Stored items
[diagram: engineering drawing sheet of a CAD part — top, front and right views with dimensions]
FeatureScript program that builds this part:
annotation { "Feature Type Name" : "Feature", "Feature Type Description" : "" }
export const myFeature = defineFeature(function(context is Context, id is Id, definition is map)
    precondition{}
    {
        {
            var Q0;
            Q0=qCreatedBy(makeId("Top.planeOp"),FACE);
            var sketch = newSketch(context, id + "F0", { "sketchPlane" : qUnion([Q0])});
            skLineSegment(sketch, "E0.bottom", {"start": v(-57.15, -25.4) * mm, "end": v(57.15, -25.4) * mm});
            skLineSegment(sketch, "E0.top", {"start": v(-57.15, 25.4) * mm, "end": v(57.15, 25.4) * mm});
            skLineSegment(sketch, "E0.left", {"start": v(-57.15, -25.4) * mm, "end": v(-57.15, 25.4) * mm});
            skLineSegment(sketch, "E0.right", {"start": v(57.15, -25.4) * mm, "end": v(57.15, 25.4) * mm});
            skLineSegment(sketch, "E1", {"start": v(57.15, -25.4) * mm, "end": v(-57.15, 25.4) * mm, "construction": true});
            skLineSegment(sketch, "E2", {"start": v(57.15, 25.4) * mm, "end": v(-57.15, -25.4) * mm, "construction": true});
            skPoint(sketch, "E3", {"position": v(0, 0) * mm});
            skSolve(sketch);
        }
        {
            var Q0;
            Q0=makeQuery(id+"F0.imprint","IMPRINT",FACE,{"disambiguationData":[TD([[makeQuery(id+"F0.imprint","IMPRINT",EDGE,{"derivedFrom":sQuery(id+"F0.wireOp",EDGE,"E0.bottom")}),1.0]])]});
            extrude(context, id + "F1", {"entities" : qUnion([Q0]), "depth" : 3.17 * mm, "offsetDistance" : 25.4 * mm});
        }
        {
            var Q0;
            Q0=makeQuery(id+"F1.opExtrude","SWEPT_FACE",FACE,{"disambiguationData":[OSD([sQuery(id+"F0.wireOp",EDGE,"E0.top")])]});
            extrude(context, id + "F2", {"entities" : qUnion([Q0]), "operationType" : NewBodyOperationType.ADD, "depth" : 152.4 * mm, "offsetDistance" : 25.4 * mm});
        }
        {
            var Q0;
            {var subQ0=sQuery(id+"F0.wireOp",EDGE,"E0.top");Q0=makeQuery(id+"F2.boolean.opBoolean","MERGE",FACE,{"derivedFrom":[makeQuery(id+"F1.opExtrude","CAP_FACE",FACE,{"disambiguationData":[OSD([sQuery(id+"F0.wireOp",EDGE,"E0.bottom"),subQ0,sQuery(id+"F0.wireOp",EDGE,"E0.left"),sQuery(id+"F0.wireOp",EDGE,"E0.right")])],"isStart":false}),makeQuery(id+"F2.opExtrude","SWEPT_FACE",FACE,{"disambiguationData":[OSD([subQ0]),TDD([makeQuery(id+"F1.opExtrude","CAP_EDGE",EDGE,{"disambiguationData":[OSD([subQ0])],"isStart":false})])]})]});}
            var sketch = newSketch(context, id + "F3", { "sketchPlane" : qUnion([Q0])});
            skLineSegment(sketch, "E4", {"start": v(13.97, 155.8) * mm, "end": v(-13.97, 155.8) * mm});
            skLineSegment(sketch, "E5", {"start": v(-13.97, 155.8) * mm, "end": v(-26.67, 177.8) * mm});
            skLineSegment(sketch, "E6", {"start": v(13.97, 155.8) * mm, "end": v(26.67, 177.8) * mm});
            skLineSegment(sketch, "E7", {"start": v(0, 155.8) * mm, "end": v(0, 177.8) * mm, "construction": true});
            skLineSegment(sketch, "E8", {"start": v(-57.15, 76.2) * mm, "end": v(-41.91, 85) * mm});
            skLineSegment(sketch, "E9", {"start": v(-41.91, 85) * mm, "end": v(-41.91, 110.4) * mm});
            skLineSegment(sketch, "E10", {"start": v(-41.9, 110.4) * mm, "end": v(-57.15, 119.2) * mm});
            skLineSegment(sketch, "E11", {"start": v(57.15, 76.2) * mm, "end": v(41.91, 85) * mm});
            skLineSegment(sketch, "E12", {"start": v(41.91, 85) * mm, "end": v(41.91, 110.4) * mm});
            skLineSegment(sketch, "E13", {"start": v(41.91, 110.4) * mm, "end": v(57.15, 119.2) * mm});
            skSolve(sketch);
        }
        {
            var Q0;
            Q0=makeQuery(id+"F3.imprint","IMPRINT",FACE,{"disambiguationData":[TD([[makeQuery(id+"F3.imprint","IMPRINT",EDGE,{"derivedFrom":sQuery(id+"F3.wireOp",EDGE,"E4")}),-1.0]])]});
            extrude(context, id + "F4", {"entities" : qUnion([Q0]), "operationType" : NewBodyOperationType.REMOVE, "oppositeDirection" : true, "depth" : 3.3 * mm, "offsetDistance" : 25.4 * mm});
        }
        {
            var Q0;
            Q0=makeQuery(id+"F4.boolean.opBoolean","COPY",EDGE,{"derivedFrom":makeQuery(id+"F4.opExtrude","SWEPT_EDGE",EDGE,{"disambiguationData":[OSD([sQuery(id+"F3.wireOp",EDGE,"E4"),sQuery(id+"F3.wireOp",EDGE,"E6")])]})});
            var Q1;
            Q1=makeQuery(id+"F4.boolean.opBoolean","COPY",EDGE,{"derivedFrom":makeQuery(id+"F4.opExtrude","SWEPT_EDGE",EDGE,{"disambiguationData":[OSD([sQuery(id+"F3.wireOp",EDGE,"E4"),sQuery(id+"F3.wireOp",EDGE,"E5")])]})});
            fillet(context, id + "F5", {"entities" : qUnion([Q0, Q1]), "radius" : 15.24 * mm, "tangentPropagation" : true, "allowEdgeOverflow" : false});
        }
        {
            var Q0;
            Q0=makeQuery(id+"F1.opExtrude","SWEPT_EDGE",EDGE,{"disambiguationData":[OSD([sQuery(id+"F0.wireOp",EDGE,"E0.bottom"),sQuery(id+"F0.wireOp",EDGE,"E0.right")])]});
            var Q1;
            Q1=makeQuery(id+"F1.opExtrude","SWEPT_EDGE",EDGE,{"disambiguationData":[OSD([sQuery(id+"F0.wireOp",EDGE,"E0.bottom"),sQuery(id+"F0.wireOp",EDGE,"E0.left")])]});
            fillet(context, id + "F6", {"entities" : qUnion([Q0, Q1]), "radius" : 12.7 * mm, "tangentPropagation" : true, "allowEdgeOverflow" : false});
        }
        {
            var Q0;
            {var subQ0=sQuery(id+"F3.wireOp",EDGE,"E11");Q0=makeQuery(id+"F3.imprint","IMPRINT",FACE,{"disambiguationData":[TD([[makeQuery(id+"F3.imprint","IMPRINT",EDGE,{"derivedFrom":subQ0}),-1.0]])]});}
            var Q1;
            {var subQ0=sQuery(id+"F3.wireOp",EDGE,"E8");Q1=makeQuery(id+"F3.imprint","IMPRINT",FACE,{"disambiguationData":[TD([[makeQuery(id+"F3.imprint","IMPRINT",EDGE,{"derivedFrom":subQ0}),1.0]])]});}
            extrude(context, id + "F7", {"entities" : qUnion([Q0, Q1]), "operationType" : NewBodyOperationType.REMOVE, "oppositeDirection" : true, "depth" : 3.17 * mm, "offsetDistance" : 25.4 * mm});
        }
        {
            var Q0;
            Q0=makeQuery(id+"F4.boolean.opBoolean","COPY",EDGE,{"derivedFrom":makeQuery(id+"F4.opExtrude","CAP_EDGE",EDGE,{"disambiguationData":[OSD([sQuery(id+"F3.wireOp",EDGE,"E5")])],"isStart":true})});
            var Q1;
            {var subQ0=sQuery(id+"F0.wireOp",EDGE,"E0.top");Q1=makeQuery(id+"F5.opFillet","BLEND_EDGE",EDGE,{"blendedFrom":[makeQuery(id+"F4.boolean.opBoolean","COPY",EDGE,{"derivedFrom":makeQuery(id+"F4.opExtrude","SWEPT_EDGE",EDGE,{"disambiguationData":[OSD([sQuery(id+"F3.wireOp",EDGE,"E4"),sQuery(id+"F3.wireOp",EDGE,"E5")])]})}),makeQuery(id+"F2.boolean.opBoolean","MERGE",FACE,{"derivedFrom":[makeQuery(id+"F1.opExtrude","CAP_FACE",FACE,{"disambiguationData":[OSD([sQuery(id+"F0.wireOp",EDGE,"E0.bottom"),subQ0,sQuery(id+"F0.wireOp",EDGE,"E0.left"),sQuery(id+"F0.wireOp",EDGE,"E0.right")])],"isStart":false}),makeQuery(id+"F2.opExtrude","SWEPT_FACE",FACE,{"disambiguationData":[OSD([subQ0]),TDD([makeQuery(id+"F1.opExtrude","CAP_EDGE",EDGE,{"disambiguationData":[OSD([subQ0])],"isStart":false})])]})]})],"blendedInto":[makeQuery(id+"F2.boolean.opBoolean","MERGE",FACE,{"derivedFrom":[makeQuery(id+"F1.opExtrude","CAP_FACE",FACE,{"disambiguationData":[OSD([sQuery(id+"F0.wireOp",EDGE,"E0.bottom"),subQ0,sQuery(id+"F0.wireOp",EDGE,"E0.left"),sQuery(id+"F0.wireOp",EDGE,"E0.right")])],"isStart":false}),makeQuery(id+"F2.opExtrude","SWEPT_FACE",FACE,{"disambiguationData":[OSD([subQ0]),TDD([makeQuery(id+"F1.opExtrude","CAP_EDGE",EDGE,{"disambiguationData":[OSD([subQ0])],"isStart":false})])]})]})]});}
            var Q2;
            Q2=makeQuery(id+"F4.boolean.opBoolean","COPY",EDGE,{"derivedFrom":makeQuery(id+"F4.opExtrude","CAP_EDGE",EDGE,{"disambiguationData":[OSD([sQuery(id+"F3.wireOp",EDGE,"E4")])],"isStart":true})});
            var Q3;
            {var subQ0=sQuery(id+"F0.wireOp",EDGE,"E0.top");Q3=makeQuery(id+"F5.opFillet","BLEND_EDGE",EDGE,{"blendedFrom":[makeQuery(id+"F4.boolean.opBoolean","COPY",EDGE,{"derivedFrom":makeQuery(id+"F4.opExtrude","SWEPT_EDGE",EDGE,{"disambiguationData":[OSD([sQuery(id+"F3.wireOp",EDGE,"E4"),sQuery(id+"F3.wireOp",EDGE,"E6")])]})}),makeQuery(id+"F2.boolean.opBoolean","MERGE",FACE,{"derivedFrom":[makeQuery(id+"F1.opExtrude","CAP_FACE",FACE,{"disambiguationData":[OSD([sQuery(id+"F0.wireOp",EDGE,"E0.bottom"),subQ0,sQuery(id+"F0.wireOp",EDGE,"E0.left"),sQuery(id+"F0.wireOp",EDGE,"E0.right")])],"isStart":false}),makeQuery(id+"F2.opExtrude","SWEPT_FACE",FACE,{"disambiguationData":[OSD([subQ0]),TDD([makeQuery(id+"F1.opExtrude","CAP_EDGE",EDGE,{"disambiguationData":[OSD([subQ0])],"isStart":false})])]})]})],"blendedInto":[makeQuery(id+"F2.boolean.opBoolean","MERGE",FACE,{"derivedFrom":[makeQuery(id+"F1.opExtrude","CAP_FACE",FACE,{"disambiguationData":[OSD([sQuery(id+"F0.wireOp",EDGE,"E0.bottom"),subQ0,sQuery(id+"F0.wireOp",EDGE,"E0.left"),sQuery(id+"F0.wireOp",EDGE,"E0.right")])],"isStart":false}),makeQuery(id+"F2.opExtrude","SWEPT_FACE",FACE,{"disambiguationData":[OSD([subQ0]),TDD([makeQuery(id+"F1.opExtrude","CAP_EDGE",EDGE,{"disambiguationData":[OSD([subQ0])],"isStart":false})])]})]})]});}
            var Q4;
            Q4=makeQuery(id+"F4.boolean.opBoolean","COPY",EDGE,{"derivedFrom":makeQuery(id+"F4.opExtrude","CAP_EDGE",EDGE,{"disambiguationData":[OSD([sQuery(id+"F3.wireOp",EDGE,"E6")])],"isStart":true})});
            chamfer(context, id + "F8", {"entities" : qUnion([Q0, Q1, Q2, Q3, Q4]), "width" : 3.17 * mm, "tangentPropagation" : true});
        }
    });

Set exercise =>
Identify every line in the records above that contains the string "imprint", and copy each such line.

Exercise answer =>
            Q0=makeQuery(id+"F0.imprint","IMPRINT",FACE,{"disambiguationData":[TD([[makeQuery(id+"F0.imprint","IMPRINT",EDGE,{"derivedFrom":sQuery(id+"F0.wireOp",EDGE,"E0.bottom")}),1.0]])]});
            Q0=makeQuery(id+"F3.imprint","IMPRINT",FACE,{"disambiguationData":[TD([[makeQuery(id+"F3.imprint","IMPRINT",EDGE,{"derivedFrom":sQuery(id+"F3.wireOp",EDGE,"E4")}),-1.0]])]});
            {var subQ0=sQuery(id+"F3.wireOp",EDGE,"E11");Q0=makeQuery(id+"F3.imprint","IMPRINT",FACE,{"disambiguationData":[TD([[makeQuery(id+"F3.imprint","IMPRINT",EDGE,{"derivedFrom":subQ0}),-1.0]])]});}
            {var subQ0=sQuery(id+"F3.wireOp",EDGE,"E8");Q1=makeQuery(id+"F3.imprint","IMPRINT",FACE,{"disambiguationData":[TD([[makeQuery(id+"F3.imprint","IMPRINT",EDGE,{"derivedFrom":subQ0}),1.0]])]});}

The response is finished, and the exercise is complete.